The Minister said he handed a memo to the Iranian ambassador to Sana'a and one to the Iranian Foreign Ministry in which he informed them about Yemen's protest over Iranian support for the rebels.
"We brought it to the notice of the Iranian government that their media discourse does not serve the interest of the bilateral relations between the two countries," said Al Querbi in a press interview published Monday by the ruling party paper Al Methaq.
"And if the Iranian media wishes to keep as a tool in the hand of the Sa'ada saboteurs, this will have negative reflections on the Yemeni-Iranian relations, the matter which may push Yemen to take hard decisions," he added.

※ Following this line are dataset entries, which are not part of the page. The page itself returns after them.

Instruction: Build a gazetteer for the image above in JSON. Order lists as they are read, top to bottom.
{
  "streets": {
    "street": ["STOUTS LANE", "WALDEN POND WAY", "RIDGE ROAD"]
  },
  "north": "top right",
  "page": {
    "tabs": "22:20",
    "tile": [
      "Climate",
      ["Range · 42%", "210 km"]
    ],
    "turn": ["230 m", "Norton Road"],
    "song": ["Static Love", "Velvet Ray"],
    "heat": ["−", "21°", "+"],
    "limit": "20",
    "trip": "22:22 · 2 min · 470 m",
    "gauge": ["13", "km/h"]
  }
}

Meanwhile, the military officials denied Monday Al Houthi allegations that they captured the post of Taiban in Al Malahaidh at the borders with Saudi Arabia where the rebels try to block the highway between the two countries.
"The allegations are untrue and baseless and they come only in the framework of the lies and propaganda which aim to cover the defeats inflicted on the rebels…," said statement by the Ministry of Defense.

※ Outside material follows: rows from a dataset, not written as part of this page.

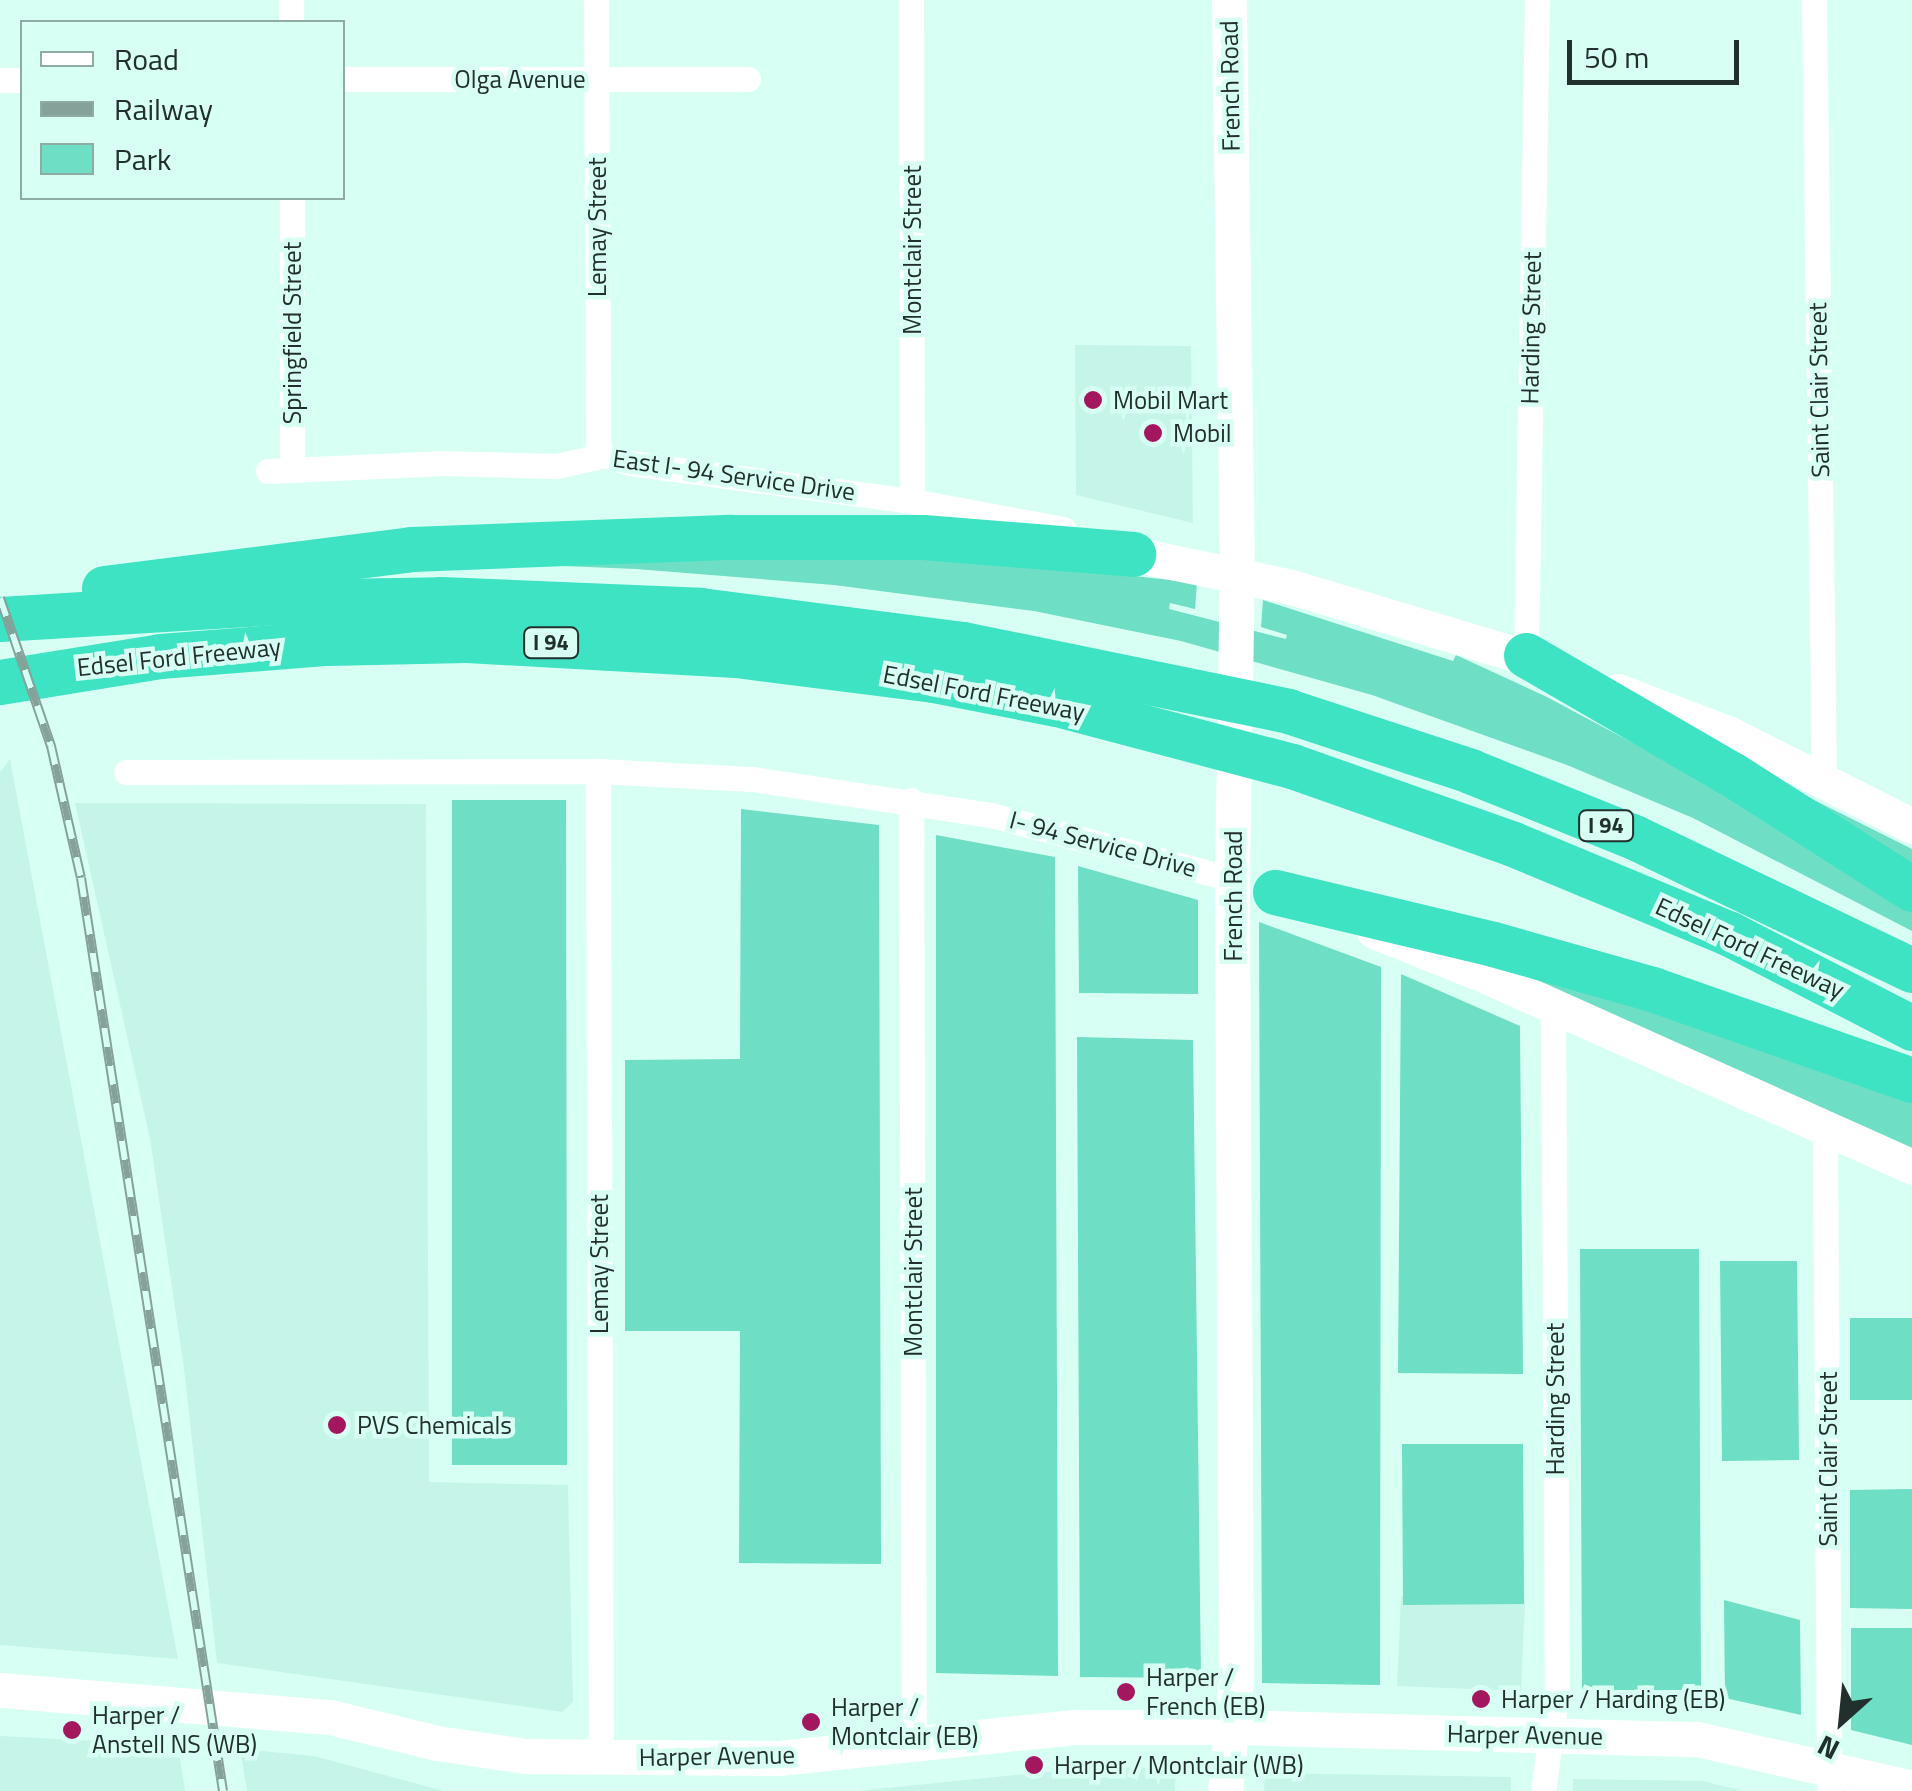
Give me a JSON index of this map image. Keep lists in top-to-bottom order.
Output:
{
  "streets": {
    "highway": ["I 94", "Edsel Ford Freeway"],
    "street": [
      "Olga Avenue",
      "French Road",
      "Lemay Street",
      "Montclair Street",
      "Harding Street",
      "Springfield Street",
      "Saint Clair Street",
      "East I- 94 Service Drive",
      "I- 94 Service Drive",
      "Harper Avenue"
    ]
  },
  "crossings": [
    ["Olga Avenue", "Lemay Street"],
    ["French Road", "I- 94 Service Drive"],
    ["French Road", "Harper Avenue"],
    ["Lemay Street", "East I- 94 Service Drive"],
    ["Lemay Street", "I- 94 Service Drive"],
    ["Lemay Street", "Harper Avenue"],
    ["Montclair Street", "East I- 94 Service Drive"],
    ["Montclair Street", "I- 94 Service Drive"],
    ["Montclair Street", "Harper Avenue"],
    ["Harding Street", "I- 94 Service Drive"],
    ["Harding Street", "Harper Avenue"],
    ["Springfield Street", "East I- 94 Service Drive"],
    ["Saint Clair Street", "I- 94 Service Drive"],
    ["Saint Clair Street", "Harper Avenue"]
  ],
  "places": [
    "Mobil Mart",
    "Mobil",
    "PVS Chemicals",
    "Harper / French (EB)",
    "Harper / Harding (EB)",
    "Harper / Montclair (EB)",
    "Harper / Anstell NS (WB)",
    "Harper / Montclair (WB)"
  ],
  "legend": ["Road", "Railway", "Park"],
  "scale_bar": "50 m",
  "north": "bottom left"
}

The rebels' leader, Abdul Malik Al Houthi had said in a statement Sunday that the rebels captured the military post of Taiban in the Al Malahaidh area in Sa'ada and his fighters seized the weapons and ammunition there.

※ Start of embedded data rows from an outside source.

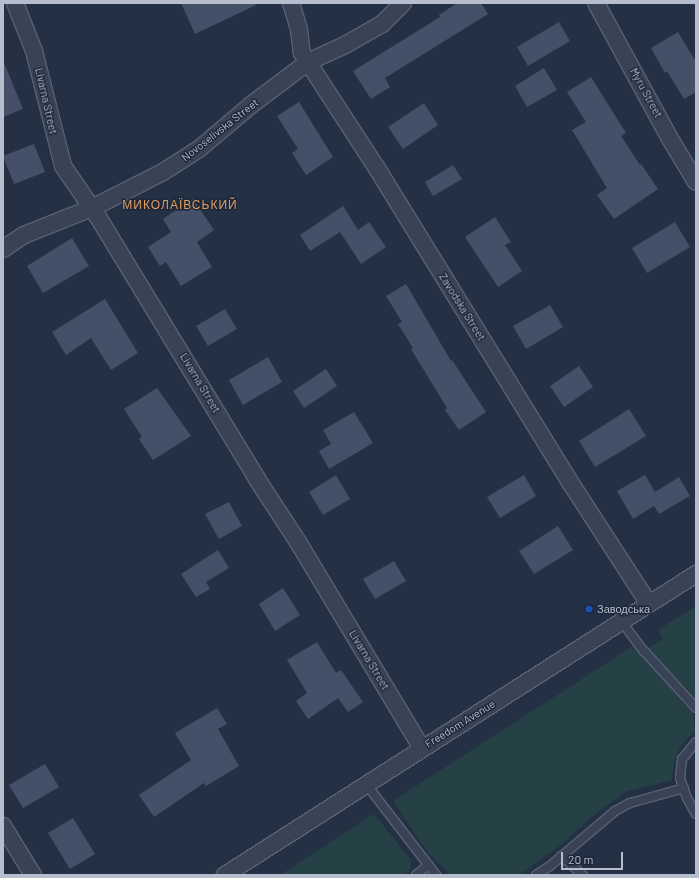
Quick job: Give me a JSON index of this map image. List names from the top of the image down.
{
  "streets": {
    "street": [
      "Myru Street",
      "Livarna Street",
      "Novoselivska Street",
      "Zavodska Street",
      "Freedom Avenue"
    ]
  },
  "crossings": [
    ["Livarna Street", "Novoselivska Street"],
    ["Livarna Street", "Freedom Avenue"],
    ["Novoselivska Street", "Zavodska Street"],
    ["Zavodska Street", "Freedom Avenue"]
  ],
  "districts": ["МИКОЛАЇВСЬКИЙ"],
  "places": ["Заводська"],
  "scale_bar": "20 m"
}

The army says it defeated the rebels in many areas as it adopted a new military tactic which matches with the guerrilla war of Al Houthi rebels.
"The army used this tactic and defeated the rebels and inflicted heavy damages on them in Thuaib, Shada, Kuzan, and Farwah," the military statement said.
The aircrafts continued to bomb the main strongholds of the rebels in Dhahyan, Mutrah, Naqa'a and Saqeen in Sa'ada for the last 20 days.
In a new development in this scorched earth operations, a total of 20 people were killed including 13 rebels when Al Houthi rebels attacked the house of the tribal Sheikh Hussein Al Ahmar in Khamer, south of Harf Sufyan, Amran province, tribal sources said.
Sheikh Hussein Al Ahmar dismissed the attack as untrue and baseless. Al Ahmar's tribal army is coming from Hashed tribe, the most influential tribe in Yemen.
"This is untrue information, there was no confrontation around my house, the tribal army is fighting with the State against the rebels, and it does not settle accounts with any one," said Hussein Al Ahmar who is leading a tribal army against the rebels,
Al Houthi rebels accused Al Ahmar of using the war to settle tribal accounts with them.
To this end, military sources said Monday that new enforcements have arrived in Harf Sufyan in Amran area where the army tightens the noose on the rebels to secure the road between Sa'ada and Sana'a. The army says dozens of Al Houthi fighters surrendered themselves over the last two days.